- [Required action]
Going line by line through the records below, count those containing the word "ankle", then give only the count.

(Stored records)
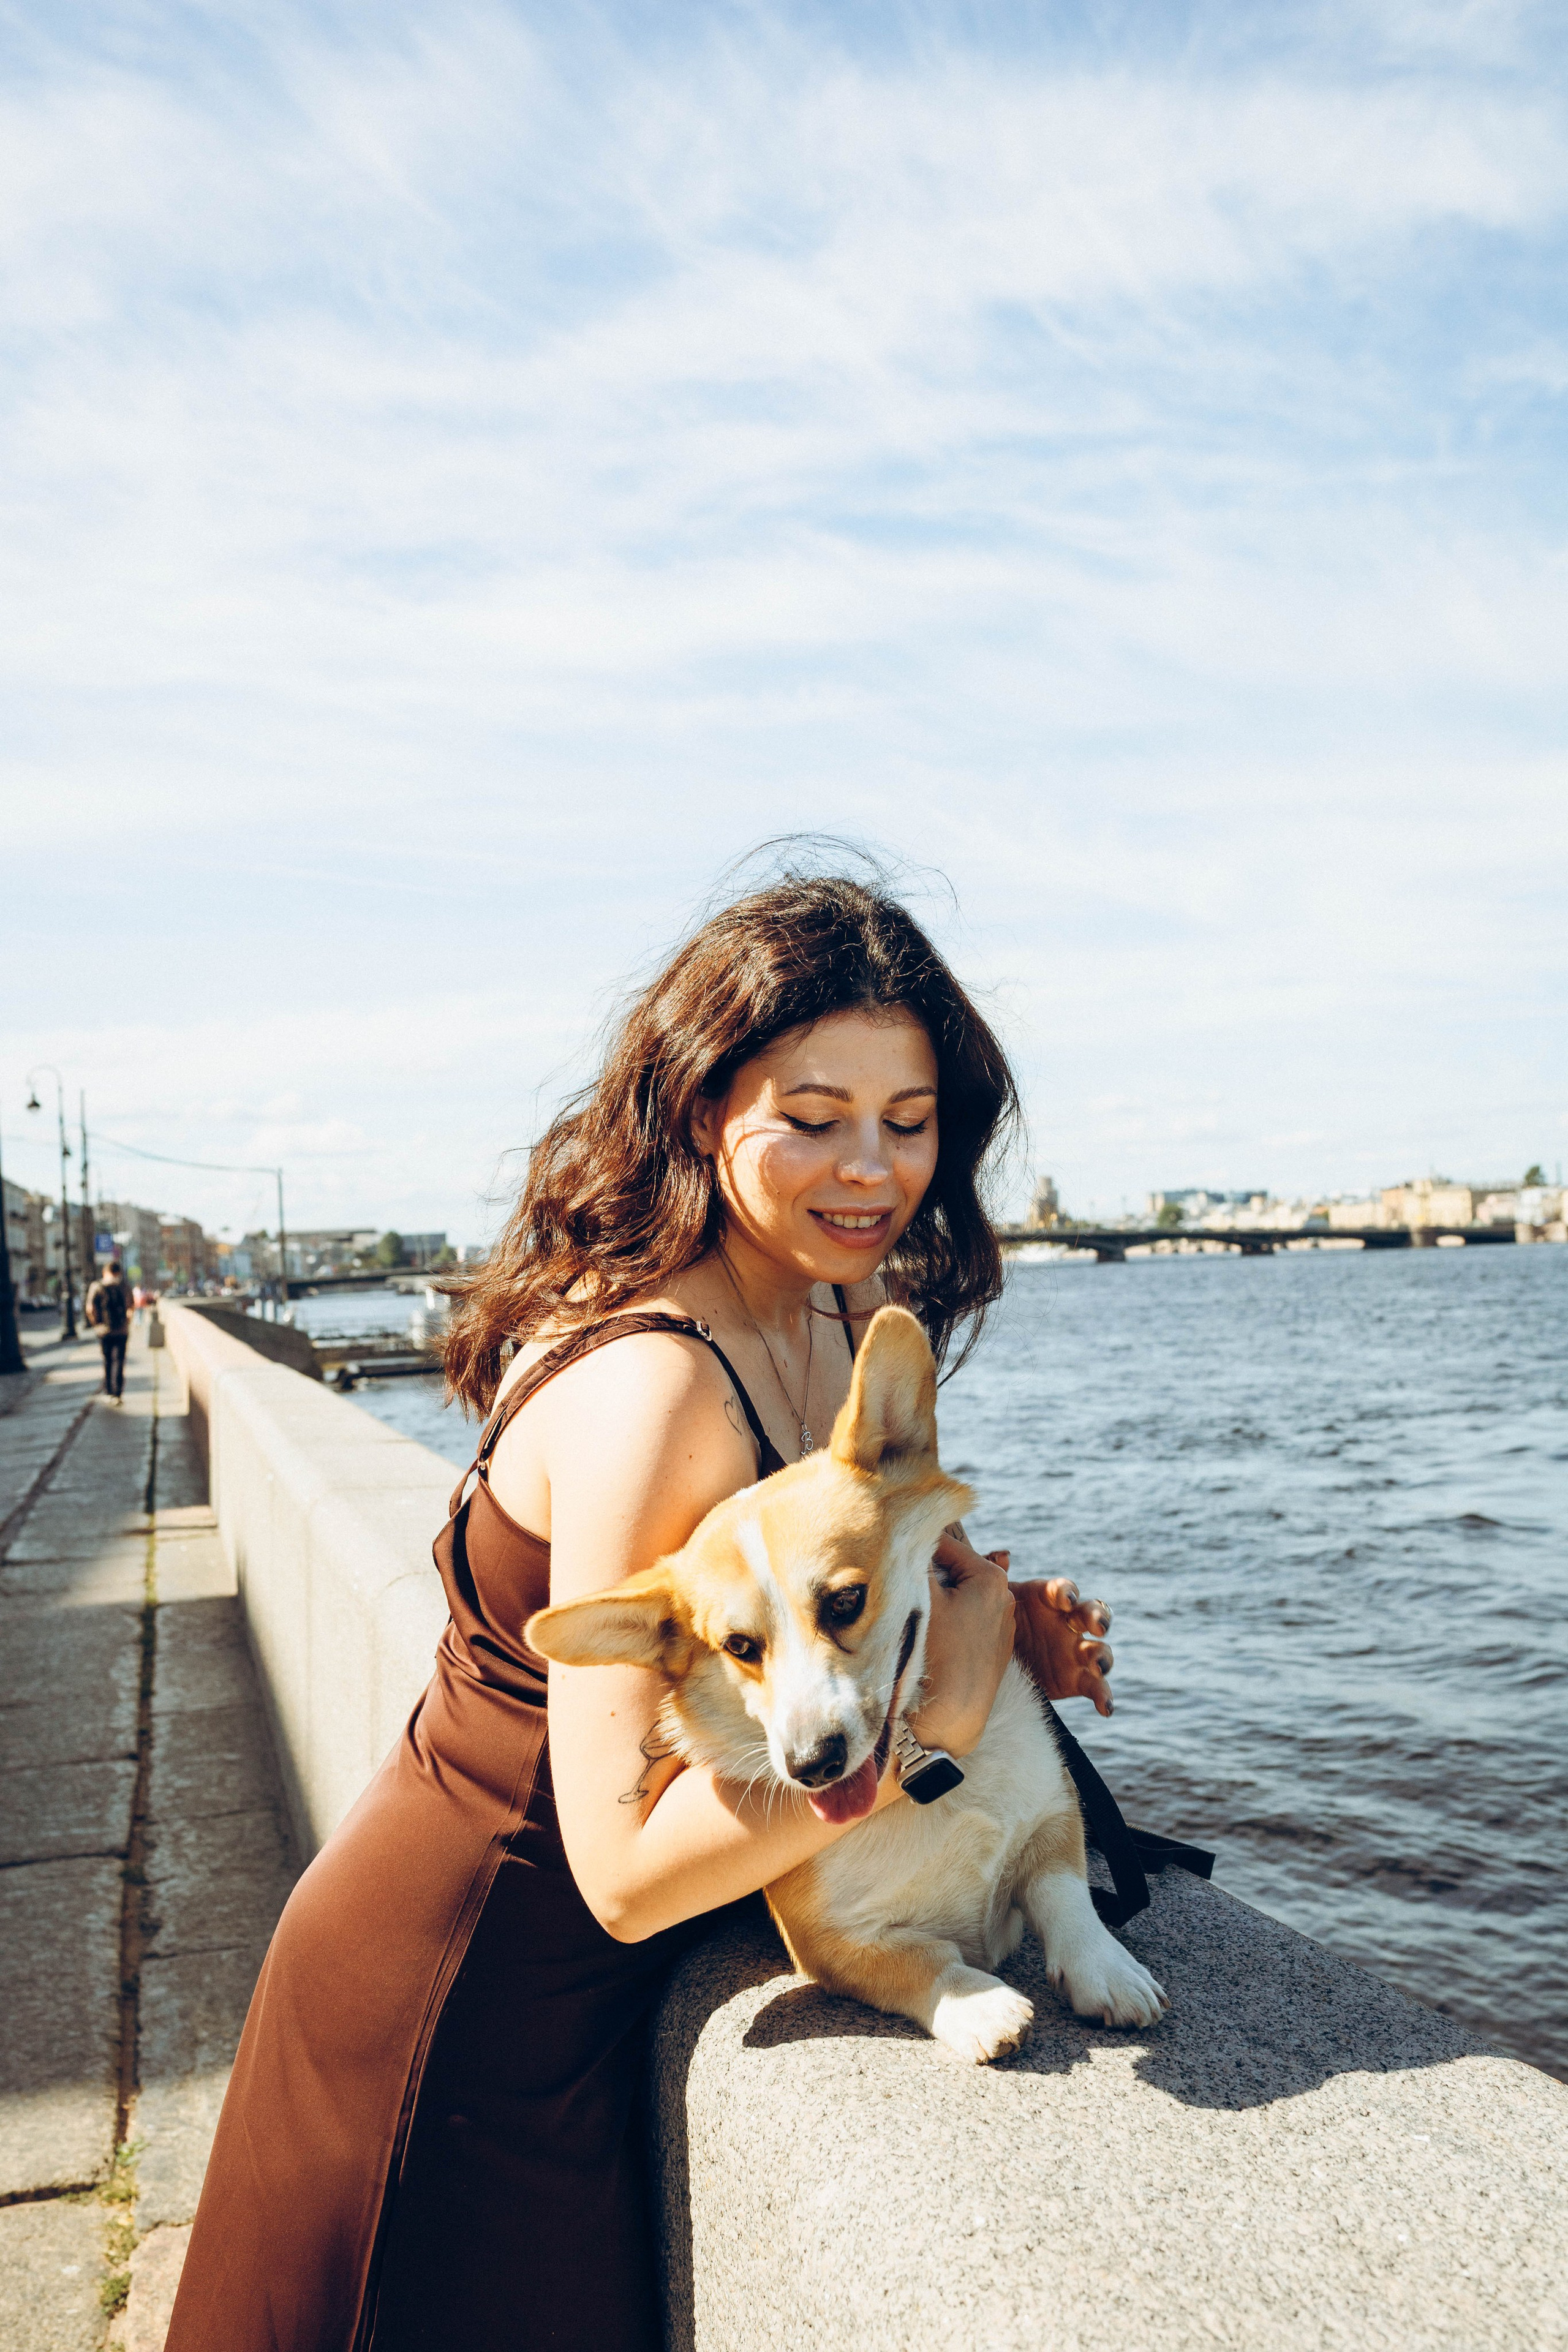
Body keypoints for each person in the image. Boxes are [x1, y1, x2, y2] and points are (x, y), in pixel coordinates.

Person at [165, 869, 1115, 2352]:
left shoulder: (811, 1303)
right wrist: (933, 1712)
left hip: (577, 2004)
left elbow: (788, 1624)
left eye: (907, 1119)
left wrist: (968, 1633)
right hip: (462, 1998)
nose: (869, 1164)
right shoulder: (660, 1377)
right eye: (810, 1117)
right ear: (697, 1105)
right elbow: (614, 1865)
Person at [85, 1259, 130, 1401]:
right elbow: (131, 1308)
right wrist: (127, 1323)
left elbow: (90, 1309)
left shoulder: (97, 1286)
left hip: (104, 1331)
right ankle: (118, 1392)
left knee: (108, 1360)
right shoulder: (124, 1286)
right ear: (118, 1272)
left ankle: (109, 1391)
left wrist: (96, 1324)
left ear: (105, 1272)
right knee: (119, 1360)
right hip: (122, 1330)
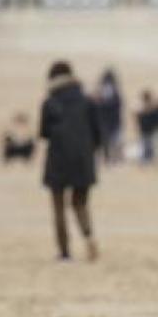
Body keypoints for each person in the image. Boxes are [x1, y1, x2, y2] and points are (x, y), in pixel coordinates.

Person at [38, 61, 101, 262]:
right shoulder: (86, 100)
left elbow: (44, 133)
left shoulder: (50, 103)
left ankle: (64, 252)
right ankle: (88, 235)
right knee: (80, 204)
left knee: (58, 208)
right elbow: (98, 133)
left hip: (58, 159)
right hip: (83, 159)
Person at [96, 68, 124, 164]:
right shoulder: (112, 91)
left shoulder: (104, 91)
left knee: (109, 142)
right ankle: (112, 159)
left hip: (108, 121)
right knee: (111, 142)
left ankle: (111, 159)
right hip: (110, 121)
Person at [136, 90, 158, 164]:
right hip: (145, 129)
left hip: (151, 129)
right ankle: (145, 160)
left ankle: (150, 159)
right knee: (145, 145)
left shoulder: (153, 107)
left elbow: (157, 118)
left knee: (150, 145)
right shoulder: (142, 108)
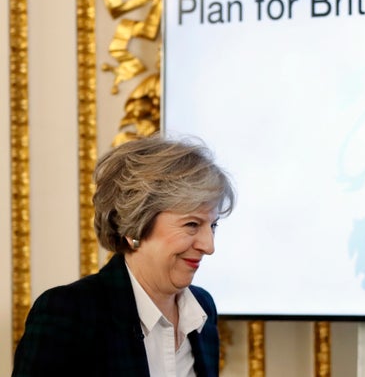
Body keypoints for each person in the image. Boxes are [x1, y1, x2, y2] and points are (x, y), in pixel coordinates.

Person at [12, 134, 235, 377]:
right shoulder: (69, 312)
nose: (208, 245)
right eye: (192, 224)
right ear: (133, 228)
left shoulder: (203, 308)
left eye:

- [Response to this exercise]
8